_Action item_:
Exactly as written, retype the listing below, omitting the pictures.

_Data shown_:
----

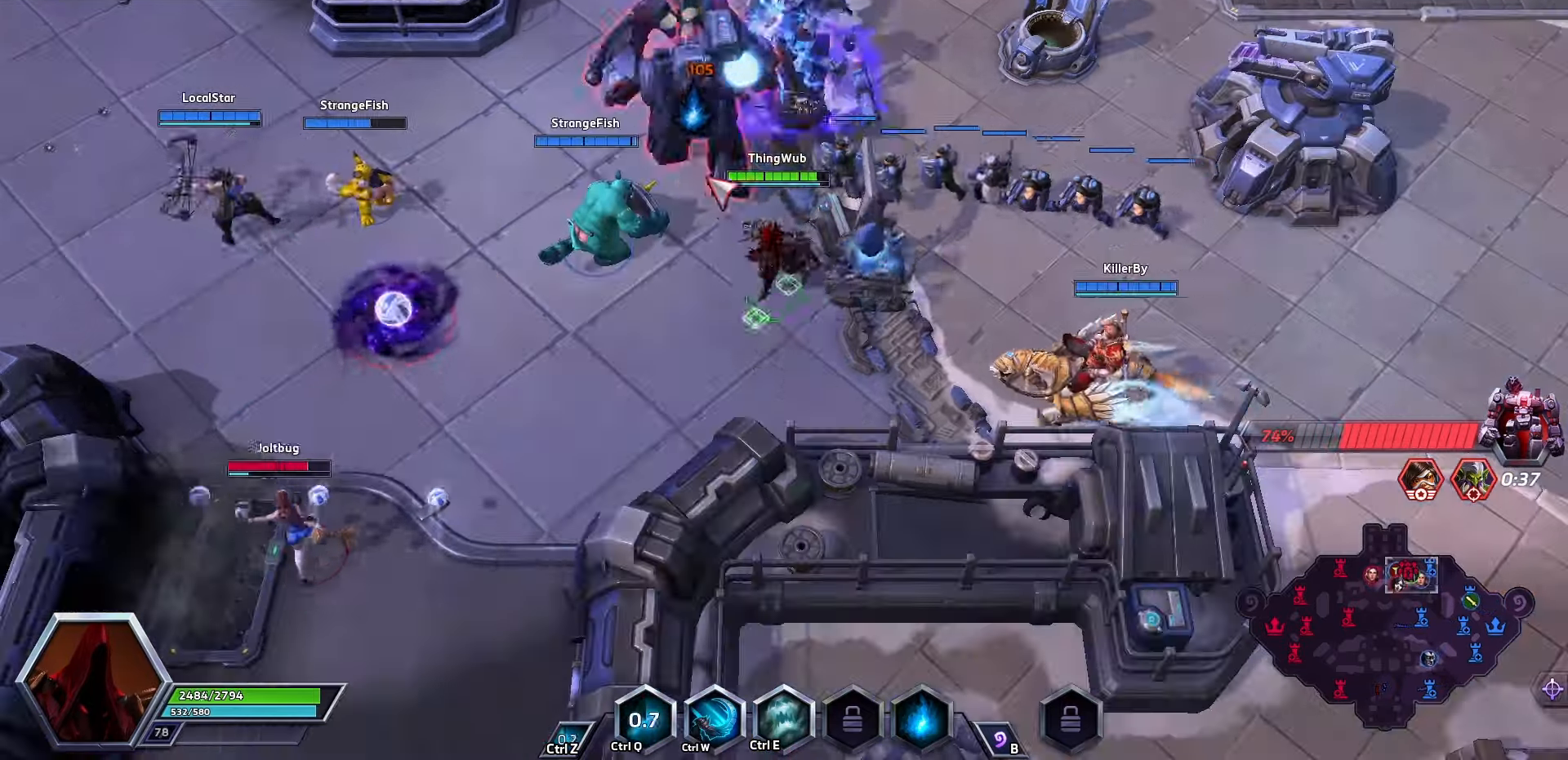
{"keys": []}
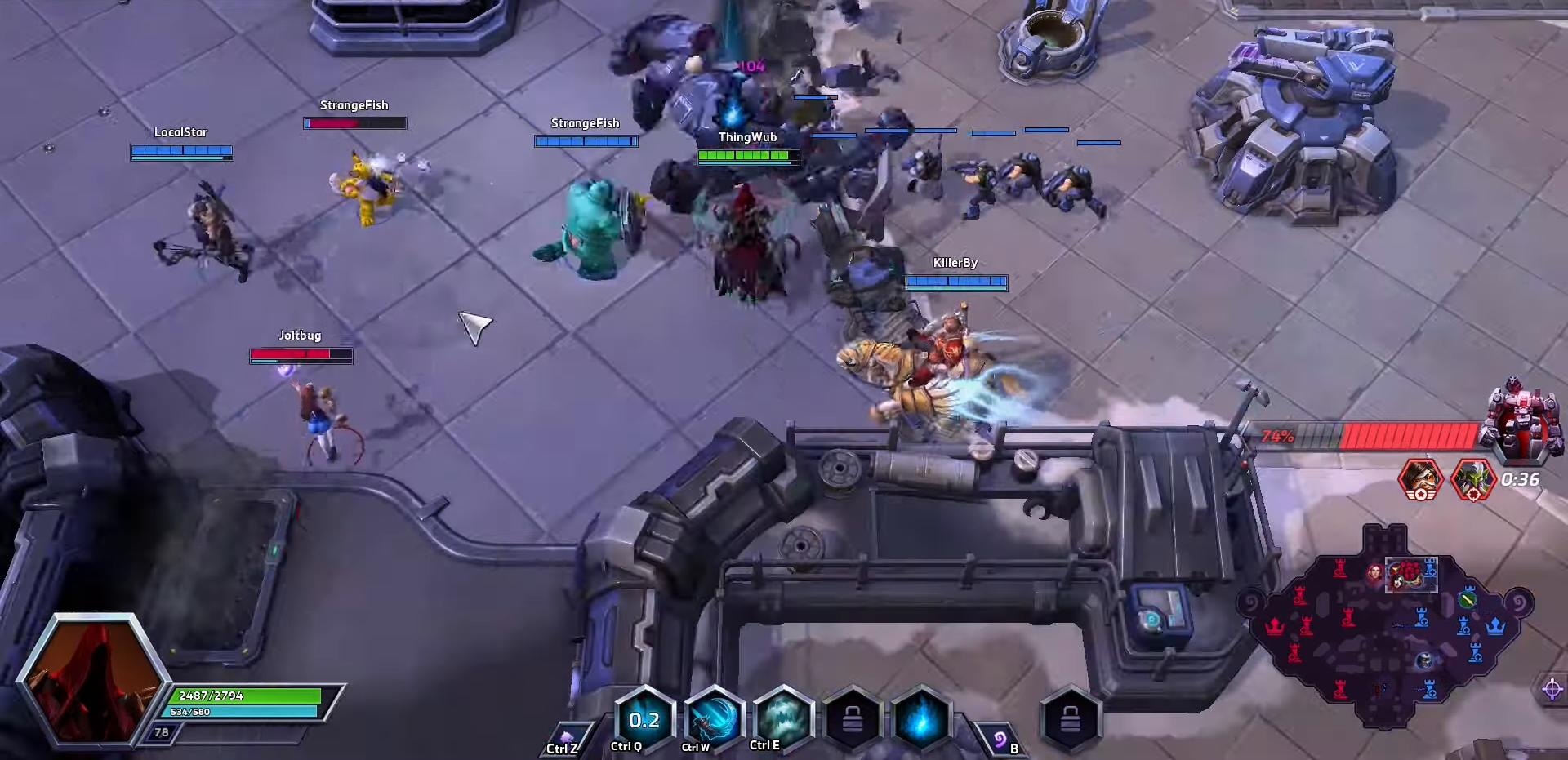
{"keys": [], "events": [[200, "e", "down"], [300, "e", "up"]]}
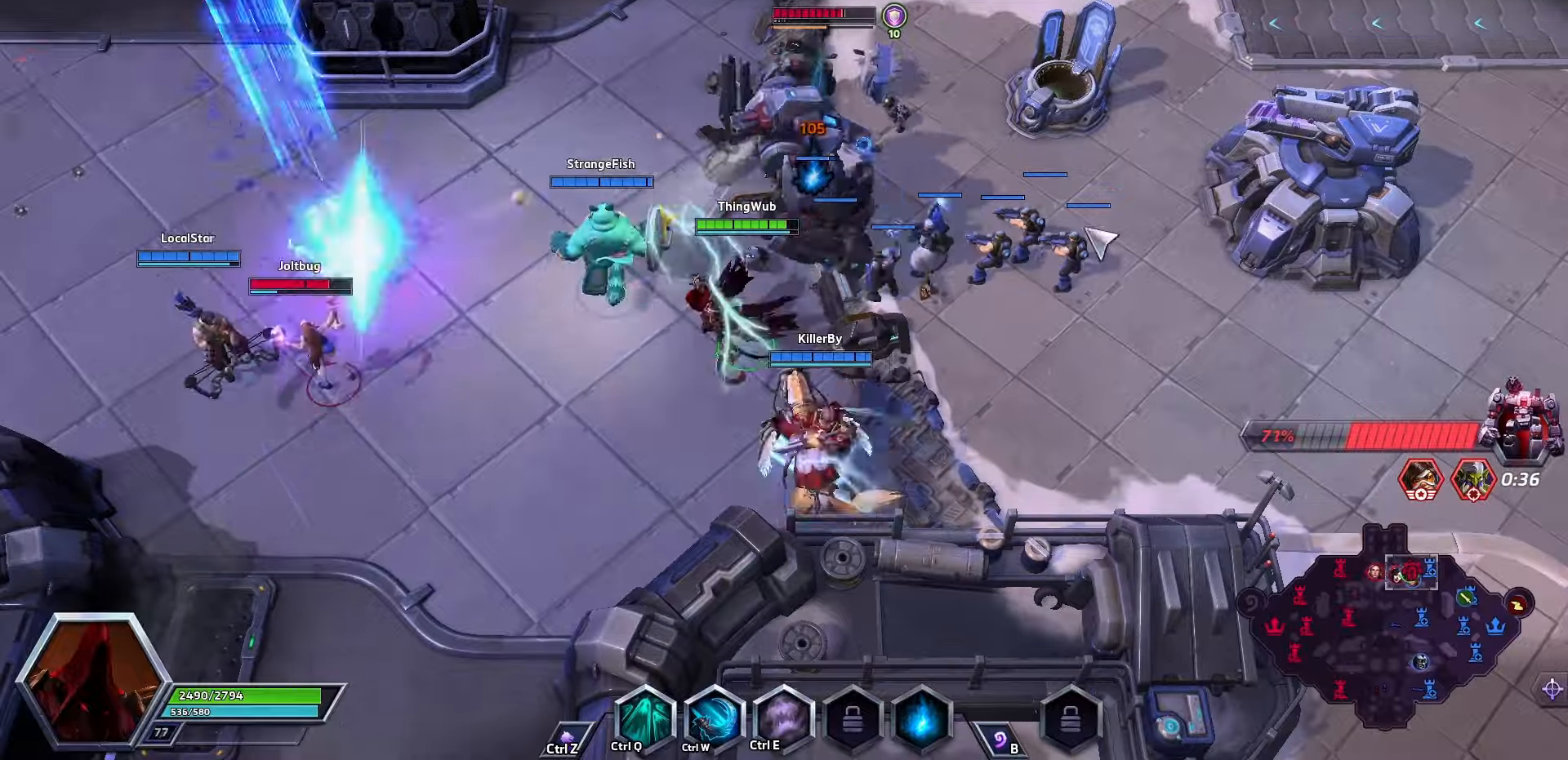
{"keys": [], "events": [[433, "a", "down"], [500, "a", "up"]]}
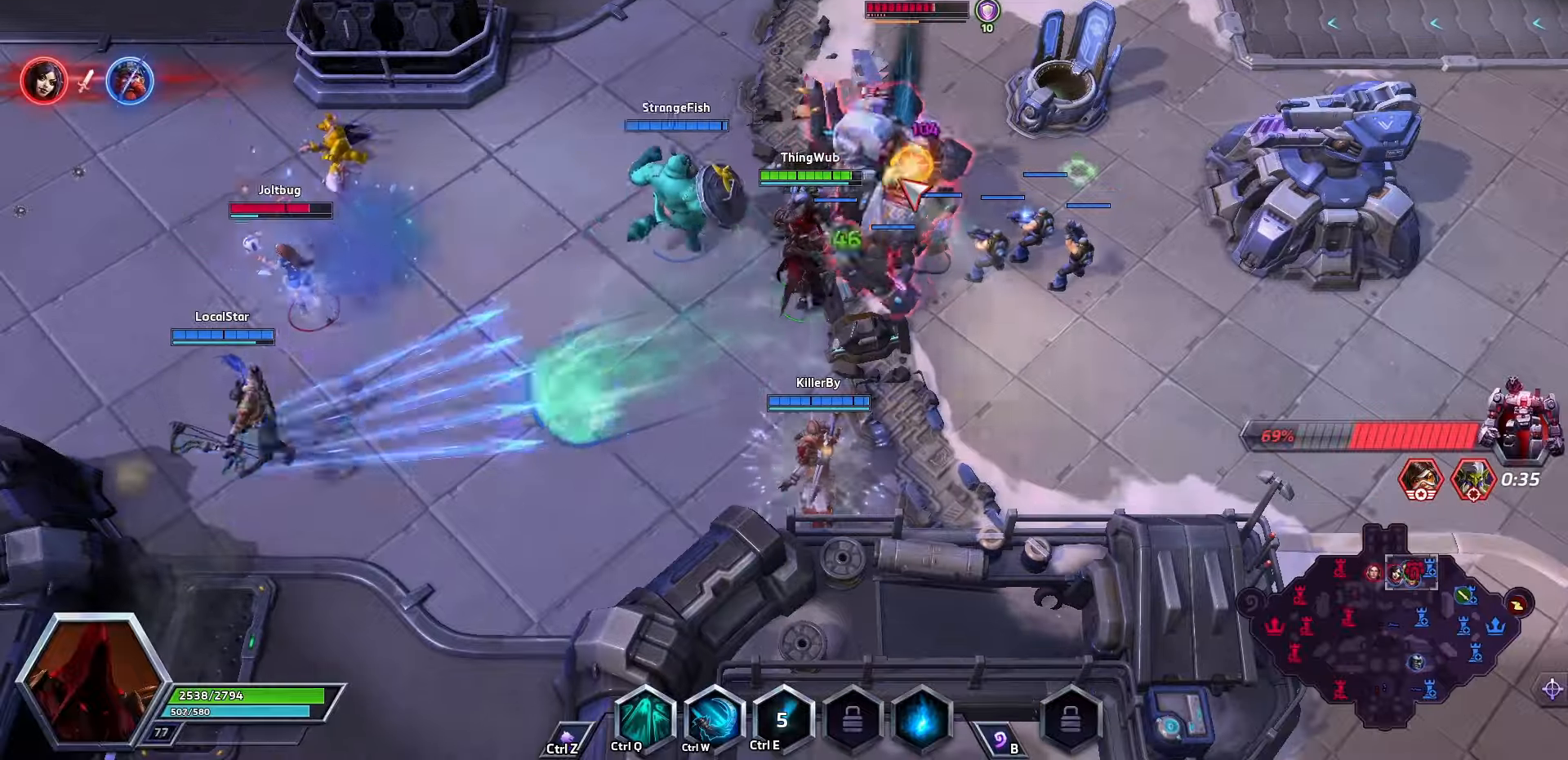
{"keys": ["q"], "events": [[266, "q", "down"], [366, "q", "up"], [400, "q", "down"]]}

----

_Answer for the task_:
{"keys": []}
{"keys": [], "events": [[200, "e", "down"], [300, "e", "up"]]}
{"keys": [], "events": [[433, "a", "down"], [500, "a", "up"]]}
{"keys": ["q"], "events": [[266, "q", "down"], [366, "q", "up"], [400, "q", "down"]]}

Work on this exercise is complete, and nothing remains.